§ **Excerto do texto**:
I know there's so much left to seeI know I have so much left to giveBut the memories remain, yet the scars don't feel the sameFilling page just one by one, in the warmth of other suns
(A Francisca começou a perguntar pelas minhas cicatrizes. Digo que são feridas que a Mãe fez há muito tempo e ela pergunta se doem, passando a mão nos meus braços. Não Filha, não doem. )
Lembro-me de uma vez, há muitos anos, a minha Avó ter partido uma boneca de porcelana (horrorosa) mas que, nem sei muito bem porquê, a minha Mãe lhe tinha estima na altura. Fez-me "shhh, a Avó vai colar e tu não vais dizer à Mãe, está bem? É o nosso segredo!"*. Anui e continuei na minha vida, atarefadíssima, própria de quem tem 4, 5 anos. Uns anos mais tarde, encontrei a boneca, agora já na classe de cangalhada. Olhei para ela e recordei-me que se tinha partido e de toda a estória. Ao primeiro olhar, estava intacta e feia como sempre tinha sido. Mas, se passasse o dedo por ela, sentia-se perfeitamente o rebordo da fractura, a imperfeição da cola, as partículas minúsculas em falta que faziam com que a porcelana não unisse por completo. Demorava para perceber tal imperfeição. De relance, estava impecável. Era só uma boneca mas talvez seja essa a grande diferença que existe entre perceber as quebras e as marcas que a Vida traz a quem nos rodeia: a capacidade de ver em vez de só olhar.

§ **Dados recolhidos**:
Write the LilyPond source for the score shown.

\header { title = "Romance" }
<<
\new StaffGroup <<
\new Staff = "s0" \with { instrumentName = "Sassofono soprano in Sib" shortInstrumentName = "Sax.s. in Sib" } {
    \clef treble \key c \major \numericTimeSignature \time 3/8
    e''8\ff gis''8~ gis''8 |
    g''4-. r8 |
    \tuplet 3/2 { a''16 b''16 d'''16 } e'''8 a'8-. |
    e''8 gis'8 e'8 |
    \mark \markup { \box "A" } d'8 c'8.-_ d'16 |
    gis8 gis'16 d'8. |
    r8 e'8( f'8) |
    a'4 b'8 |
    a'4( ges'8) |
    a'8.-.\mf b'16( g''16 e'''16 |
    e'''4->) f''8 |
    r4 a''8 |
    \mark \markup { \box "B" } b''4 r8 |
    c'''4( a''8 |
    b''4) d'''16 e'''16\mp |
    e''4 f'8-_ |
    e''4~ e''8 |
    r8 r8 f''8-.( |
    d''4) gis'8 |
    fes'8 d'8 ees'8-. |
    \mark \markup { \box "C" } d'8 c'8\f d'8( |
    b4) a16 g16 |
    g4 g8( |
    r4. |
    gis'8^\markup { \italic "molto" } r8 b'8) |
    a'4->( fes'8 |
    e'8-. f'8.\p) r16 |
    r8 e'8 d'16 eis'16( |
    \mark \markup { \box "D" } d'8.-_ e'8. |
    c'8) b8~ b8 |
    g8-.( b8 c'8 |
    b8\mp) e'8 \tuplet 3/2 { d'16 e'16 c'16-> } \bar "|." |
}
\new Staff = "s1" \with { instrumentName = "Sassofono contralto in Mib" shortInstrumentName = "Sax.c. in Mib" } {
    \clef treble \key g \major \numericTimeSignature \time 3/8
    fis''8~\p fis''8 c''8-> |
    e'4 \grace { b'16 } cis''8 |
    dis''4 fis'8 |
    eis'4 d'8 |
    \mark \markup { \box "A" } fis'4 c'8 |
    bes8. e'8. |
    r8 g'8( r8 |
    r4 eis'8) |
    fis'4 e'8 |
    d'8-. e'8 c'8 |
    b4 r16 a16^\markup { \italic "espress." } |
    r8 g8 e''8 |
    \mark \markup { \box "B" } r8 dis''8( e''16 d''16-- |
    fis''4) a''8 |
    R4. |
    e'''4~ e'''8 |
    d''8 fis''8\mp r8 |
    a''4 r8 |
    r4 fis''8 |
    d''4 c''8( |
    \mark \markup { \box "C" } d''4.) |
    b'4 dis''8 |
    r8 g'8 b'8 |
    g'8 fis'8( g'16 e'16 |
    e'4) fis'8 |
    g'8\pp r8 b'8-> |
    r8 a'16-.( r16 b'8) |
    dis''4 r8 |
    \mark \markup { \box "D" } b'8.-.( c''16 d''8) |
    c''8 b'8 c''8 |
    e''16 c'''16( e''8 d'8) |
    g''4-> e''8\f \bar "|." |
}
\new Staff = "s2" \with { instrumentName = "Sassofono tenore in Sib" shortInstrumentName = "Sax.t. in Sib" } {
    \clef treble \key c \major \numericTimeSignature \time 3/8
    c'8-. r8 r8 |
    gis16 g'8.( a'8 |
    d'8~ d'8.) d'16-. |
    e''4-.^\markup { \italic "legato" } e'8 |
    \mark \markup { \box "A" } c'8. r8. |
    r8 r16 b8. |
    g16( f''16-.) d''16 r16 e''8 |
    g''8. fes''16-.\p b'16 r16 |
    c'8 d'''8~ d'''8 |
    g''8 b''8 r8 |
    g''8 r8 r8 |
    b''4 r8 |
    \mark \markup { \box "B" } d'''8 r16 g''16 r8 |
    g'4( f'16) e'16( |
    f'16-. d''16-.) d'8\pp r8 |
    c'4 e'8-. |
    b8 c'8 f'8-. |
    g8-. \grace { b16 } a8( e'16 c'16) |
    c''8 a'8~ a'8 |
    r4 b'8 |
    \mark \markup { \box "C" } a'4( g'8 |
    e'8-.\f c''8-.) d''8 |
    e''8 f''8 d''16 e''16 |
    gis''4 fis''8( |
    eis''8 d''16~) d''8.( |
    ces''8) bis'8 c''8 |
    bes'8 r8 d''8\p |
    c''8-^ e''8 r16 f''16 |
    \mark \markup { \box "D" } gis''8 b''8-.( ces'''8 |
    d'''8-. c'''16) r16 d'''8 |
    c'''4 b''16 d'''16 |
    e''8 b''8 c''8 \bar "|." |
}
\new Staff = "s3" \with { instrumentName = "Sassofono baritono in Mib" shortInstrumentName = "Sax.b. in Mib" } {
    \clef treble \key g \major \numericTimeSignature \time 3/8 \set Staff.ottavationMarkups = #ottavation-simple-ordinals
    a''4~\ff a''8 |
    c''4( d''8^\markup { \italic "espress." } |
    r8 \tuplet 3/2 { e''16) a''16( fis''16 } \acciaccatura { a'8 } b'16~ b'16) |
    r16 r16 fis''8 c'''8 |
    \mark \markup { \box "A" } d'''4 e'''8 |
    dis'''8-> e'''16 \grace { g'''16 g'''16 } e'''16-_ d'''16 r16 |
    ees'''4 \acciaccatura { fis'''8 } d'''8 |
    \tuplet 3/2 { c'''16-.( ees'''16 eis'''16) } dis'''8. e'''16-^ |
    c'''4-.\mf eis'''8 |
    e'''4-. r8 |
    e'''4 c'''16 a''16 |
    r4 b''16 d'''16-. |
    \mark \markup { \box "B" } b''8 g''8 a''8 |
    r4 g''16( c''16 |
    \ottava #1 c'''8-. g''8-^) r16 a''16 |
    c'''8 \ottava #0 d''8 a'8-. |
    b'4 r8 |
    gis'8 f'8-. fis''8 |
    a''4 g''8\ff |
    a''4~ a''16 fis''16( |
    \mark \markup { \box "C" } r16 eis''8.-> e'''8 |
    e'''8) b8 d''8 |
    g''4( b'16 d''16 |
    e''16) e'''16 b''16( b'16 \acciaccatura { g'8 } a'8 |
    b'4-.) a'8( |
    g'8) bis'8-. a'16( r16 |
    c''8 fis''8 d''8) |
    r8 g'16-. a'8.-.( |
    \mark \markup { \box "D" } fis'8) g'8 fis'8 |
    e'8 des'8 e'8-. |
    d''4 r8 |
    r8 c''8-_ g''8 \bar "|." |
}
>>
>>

§ **O que fazer**:
A. Como se traduz para inglês a frase "Ao primeiro olhar, estava intacta e feia como sempre tinha sido.", do texto sobre a boneca de porcelana?
B. Edite o trecho do texto sobre a boneca de porcelana que abre com as palavras que contêm "I know there's" e fecha com "não doem. )", substituindo "cicatrizes" por "marcas".

§ **Soluções**:
A. At first glance, it was intact and as ugly as it had always been.

B.
I know there's so much left to seeI know I have so much left to giveBut the memories remain, yet the scars don't feel the sameFilling page just one by one, in the warmth of other suns
(A Francisca começou a perguntar pelas minhas marcas. Digo que são feridas que a Mãe fez há muito tempo e ela pergunta se doem, passando a mão nos meus braços. Não Filha, não doem. )